24 Aralık 2014 Çarşamba

Rusya-Çeçenistan Savaşları

                                                                                                 Osman ELAGÖZ
Çankırı Karatekin Üniversitesi
Uluslararası İlişkiler Bölümü
RUSYA-ÇEÇENİSTAN SAVAŞLARI
Bu çalışmada Rusya ve Çeçenistan çatışmasının tarihsel sürecine bakılarak savaşa giden yol incelenecektir. Birinci ve İkinci Çeçen savaşlarına değinilerek İkinci Çeçen Savaşı ve bu çatışmanın  çözüm yollarına bakılacaktır.
Bu çatışma incelenirken tarihsel süreçten başlamamız çatışmayı daha iyi anlamamız ve çözümünü bulmamız konusunda daha yardımcı olacaktır.
TARİHSEL SÜREÇ
Çeçenler Kuzey Kafkasya’nın yerli (otokhton) halklarından olup Kuzey-Doğu Kafkasya’da Çeçenistan’da yaşarlar. Kendilerine Nohçi diyen Çeçenler komşuları tarafından Miçikis (Kumukça), Burtel (Avarca), Şeşen (Kabardeyce) gibi isimlerle anılırlar. Çeçenler, İnguş ve Tuşlarla birlikte Weynah halkını oluştururlar. İnguşlar kendilerine Ğalğay demektedir. (weynah halkının üçüncü kolunu oluşturan Tuşlar, nüfusça çok küçük bir topluluktur ve genellikle Kafkasların güney kesiminde yaşarlar.)  
Çeçenlerin yaşadığı bölge olan Kafkasya dünyanın en önemli bölgelerindendir. Kafkasya bölgesi tam bir zenginlik bölgesidir. Etnik bakımdan, kültür bakımından, enerji kaynakları bakımından maddi manevi her anlamda zengindir. Birçok ırka mensup millet yaşamaktadır. Çalışmamızın konusu Çeçenistan’da burada ki 89 birimden biridir. Çeçenleri farklı kılan diğer birimlerden ayıran belli başlı özellikler vardır. Kuşkusuz artık destanlaşan bağımsız tutkuları bunun başını çeker.
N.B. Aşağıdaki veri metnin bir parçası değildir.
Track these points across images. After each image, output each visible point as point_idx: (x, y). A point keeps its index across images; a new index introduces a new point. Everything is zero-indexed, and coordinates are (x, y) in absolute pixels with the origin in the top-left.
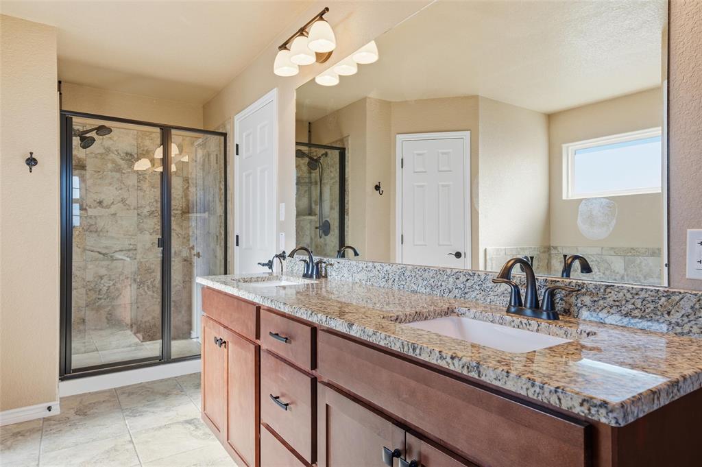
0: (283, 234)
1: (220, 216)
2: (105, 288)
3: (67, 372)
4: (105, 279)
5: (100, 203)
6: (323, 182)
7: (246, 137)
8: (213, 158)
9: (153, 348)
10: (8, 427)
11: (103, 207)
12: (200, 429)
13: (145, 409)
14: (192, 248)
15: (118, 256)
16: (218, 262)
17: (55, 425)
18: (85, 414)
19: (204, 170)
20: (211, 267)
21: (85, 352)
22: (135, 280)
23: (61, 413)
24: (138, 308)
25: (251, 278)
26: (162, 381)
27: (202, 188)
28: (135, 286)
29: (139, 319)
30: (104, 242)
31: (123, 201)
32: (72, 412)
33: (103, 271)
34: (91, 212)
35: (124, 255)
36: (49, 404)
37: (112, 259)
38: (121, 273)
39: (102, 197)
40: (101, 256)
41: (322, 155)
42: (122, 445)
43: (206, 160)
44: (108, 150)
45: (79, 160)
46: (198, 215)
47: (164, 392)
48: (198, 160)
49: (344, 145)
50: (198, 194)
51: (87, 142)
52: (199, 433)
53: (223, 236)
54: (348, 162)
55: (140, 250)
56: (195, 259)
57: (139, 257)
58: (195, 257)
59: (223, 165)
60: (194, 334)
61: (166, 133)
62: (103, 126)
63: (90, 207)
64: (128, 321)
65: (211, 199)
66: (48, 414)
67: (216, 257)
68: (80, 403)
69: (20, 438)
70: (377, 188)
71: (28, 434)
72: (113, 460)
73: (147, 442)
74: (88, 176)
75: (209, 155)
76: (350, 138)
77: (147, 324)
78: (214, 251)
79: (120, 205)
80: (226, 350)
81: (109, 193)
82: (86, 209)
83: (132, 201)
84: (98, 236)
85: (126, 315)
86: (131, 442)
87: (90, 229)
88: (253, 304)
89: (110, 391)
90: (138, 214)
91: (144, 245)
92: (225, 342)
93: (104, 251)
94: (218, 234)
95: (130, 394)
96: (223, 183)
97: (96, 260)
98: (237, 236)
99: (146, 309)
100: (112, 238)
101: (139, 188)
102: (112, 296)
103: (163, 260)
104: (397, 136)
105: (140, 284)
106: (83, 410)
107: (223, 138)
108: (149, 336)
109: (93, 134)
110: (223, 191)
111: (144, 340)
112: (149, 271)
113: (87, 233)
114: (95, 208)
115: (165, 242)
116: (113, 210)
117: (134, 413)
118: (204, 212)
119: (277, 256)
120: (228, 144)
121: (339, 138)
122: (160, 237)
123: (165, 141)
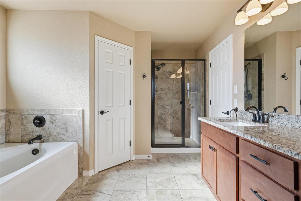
0: (236, 100)
1: (202, 93)
2: (163, 118)
3: (154, 145)
4: (163, 115)
5: (162, 89)
6: (248, 76)
7: (215, 59)
8: (199, 70)
9: (178, 140)
10: (139, 160)
11: (163, 91)
12: (200, 180)
13: (178, 164)
14: (191, 105)
15: (167, 107)
16: (201, 111)
17: (151, 163)
18: (159, 161)
19: (195, 75)
20: (198, 112)
21: (158, 138)
22: (172, 115)
23: (152, 159)
24: (173, 125)
25: (224, 120)
26: (182, 153)
27: (194, 82)
28: (172, 118)
29: (173, 129)
30: (163, 102)
31: (168, 88)
32: (155, 159)
33: (163, 112)
34: (159, 92)
35: (169, 107)
36: (149, 155)
37: (165, 108)
38: (168, 113)
39: (162, 87)
40: (162, 107)
41: (247, 64)
42: (171, 178)
43: (196, 71)
44: (164, 71)
45: (156, 75)
46: (193, 92)
47: (183, 158)
48: (193, 72)
49: (261, 58)
50: (193, 85)
51: (158, 69)
52: (200, 182)
53: (204, 100)
54: (263, 65)
55: (173, 105)
56: (192, 109)
57: (173, 107)
58: (192, 108)
59: (204, 72)
60: (191, 137)
61: (183, 62)
62: (163, 63)
63: (159, 91)
64: (170, 129)
65: (198, 86)
66: (149, 159)
67: (200, 108)
68: (157, 156)
69: (142, 165)
70: (283, 76)
71: (144, 164)
72: (169, 184)
73: (180, 180)
74: (158, 80)
75: (197, 70)
76: (264, 54)
77: (176, 131)
78: (200, 106)
79: (168, 89)
80: (215, 153)
81: (164, 86)
82: (158, 91)
83: (171, 88)
84: (161, 100)
85: (169, 127)
86: (174, 177)
87: (159, 98)
88: (234, 135)
89: (165, 154)
90: (173, 93)
91: (175, 103)
92: (215, 149)
93: (163, 105)
94: (201, 100)
95: (172, 157)
96: (204, 80)
97: (161, 108)
98: (210, 101)
99: (175, 126)
100: (165, 101)
101: (173, 84)
102: (165, 120)
103: (182, 109)
104: (297, 48)
105: (174, 117)
106: (158, 160)
107: (204, 62)
108: (176, 135)
109: (160, 66)
110: (204, 83)
111: (175, 136)
112: (177, 113)
113: (158, 99)
114: (160, 91)
115: (183, 103)
116: (165, 91)
117: (174, 166)
118: (195, 91)
119: (233, 110)
120: (206, 64)
121: (257, 55)
122: (181, 101)
123: (183, 65)
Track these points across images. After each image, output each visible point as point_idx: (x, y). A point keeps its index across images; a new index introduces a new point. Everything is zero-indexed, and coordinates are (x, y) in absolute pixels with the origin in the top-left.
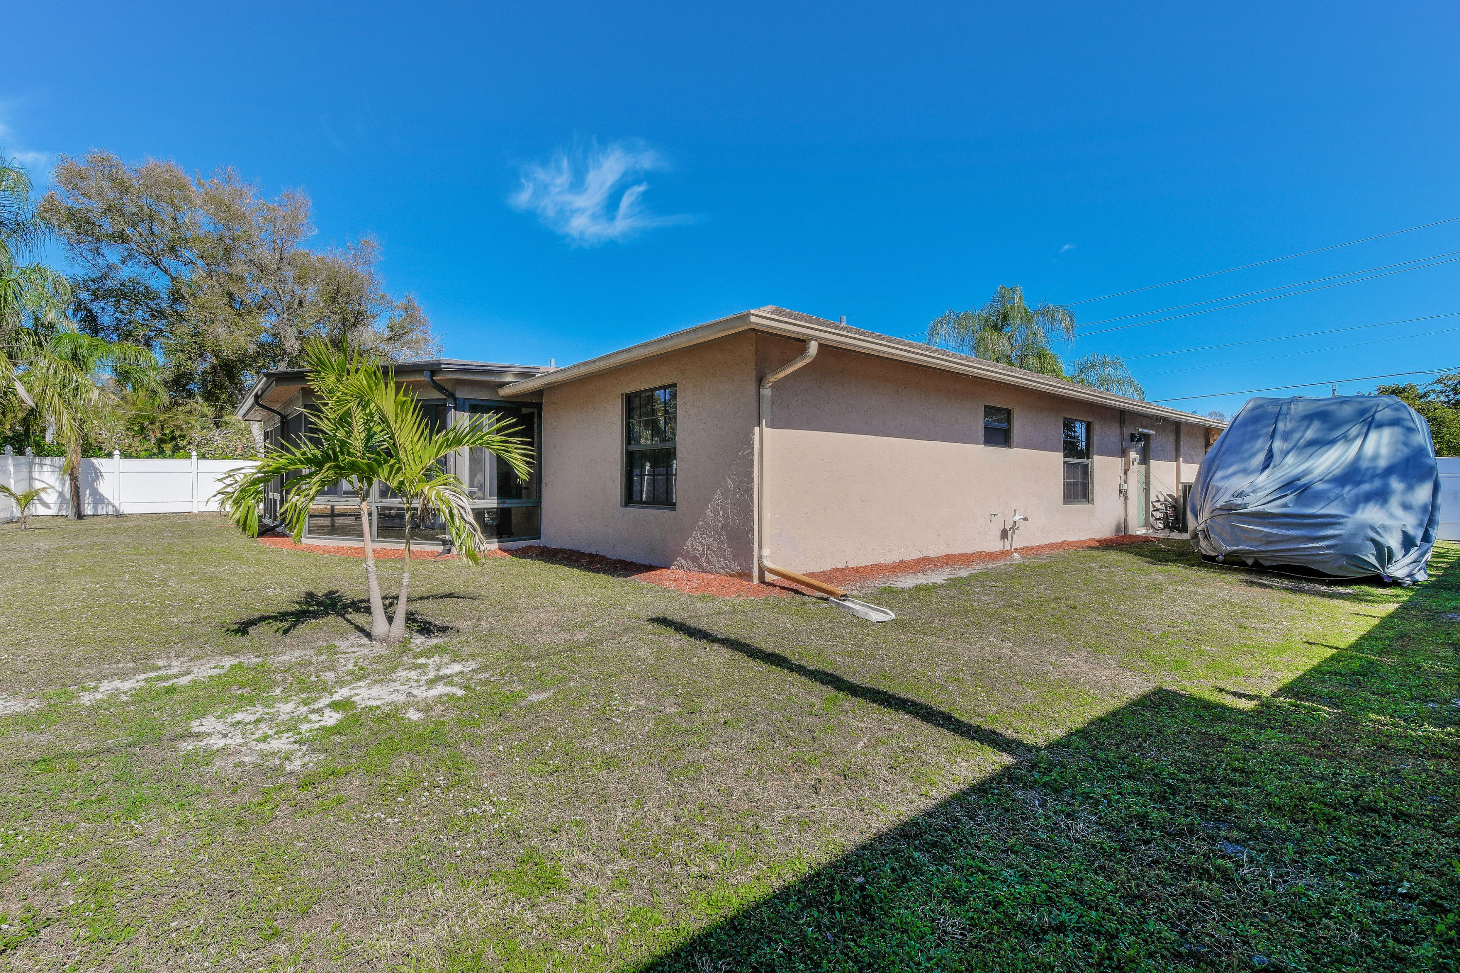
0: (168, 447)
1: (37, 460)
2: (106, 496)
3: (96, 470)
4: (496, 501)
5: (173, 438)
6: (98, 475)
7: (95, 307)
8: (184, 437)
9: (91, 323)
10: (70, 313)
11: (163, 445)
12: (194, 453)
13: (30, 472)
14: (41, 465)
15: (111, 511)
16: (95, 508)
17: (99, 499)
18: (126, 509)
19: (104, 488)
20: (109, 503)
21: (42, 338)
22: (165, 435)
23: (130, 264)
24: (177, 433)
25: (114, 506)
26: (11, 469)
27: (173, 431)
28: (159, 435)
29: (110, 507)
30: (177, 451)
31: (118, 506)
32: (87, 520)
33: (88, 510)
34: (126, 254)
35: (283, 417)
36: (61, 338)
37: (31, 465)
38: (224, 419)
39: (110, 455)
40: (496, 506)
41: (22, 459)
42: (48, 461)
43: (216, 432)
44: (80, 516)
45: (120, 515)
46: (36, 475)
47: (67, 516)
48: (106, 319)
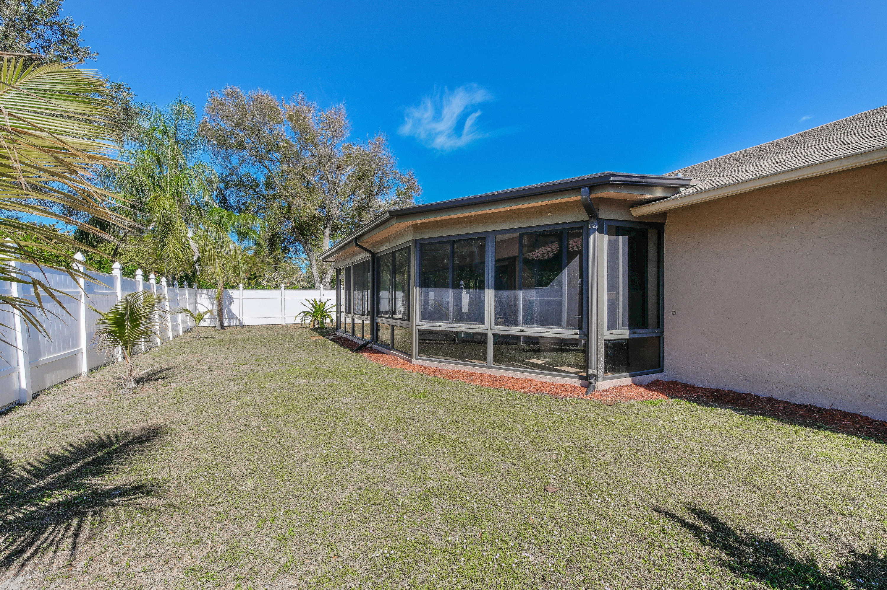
0: (253, 282)
1: (199, 291)
2: (235, 313)
3: (230, 296)
4: (627, 331)
5: (255, 277)
6: (231, 300)
7: (227, 193)
8: (260, 276)
9: (224, 202)
10: (214, 197)
11: (250, 281)
12: (283, 285)
13: (196, 299)
14: (201, 293)
15: (238, 323)
16: (229, 321)
17: (232, 316)
18: (246, 322)
19: (235, 308)
20: (237, 318)
21: (202, 212)
22: (251, 275)
23: (243, 166)
24: (257, 274)
25: (240, 320)
26: (187, 296)
27: (255, 273)
28: (249, 276)
29: (238, 321)
30: (258, 285)
31: (241, 320)
32: (227, 330)
33: (226, 324)
34: (241, 159)
35: (373, 255)
36: (212, 211)
37: (196, 293)
38: (279, 266)
39: (238, 288)
40: (627, 337)
41: (191, 290)
42: (205, 291)
43: (276, 273)
44: (223, 327)
45: (243, 326)
46: (199, 300)
47: (215, 327)
48: (232, 202)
Çeçenistan sorunu, Rus Çarlık ordularının Şeyh Şamil liderliğindeki Çeçen güçlerini 1859 yılında yenerek Çeçenistan’ı güç yoluyla Rus imparatorluğu bünyesine katması ve bunu takip eden yıllarda, özellikle Sovyet idaresi altında, Moskova’nın Çeçen halkının önemli bir kısmını defalarca Çeçenistan’dan sürgün etmesi sonucunda derin bir tarihsel boyut kazanmıştır. Sovyetlerin yıkılmasıyla yeni bir dönem başladı. Rusya üzerindeki 89 birimden biri olan Çeçenistan Rus egemenliğini tanımadı. (TANRISEVER, 2001:182)  Bu olayların başlangıcı olmuştur. Asıl münasebet Sovyetler zamanında başlamıştır. Sovyetler birçok Çeçeni bulundukları topraklardan sürmüştür. Sovyetlerin bu politikaları olayların fitilini yavaş yavaş ateşlemiştir.
Ve Sovyetler Yıkılıyor Savaşa Giden Yol Açılıyor.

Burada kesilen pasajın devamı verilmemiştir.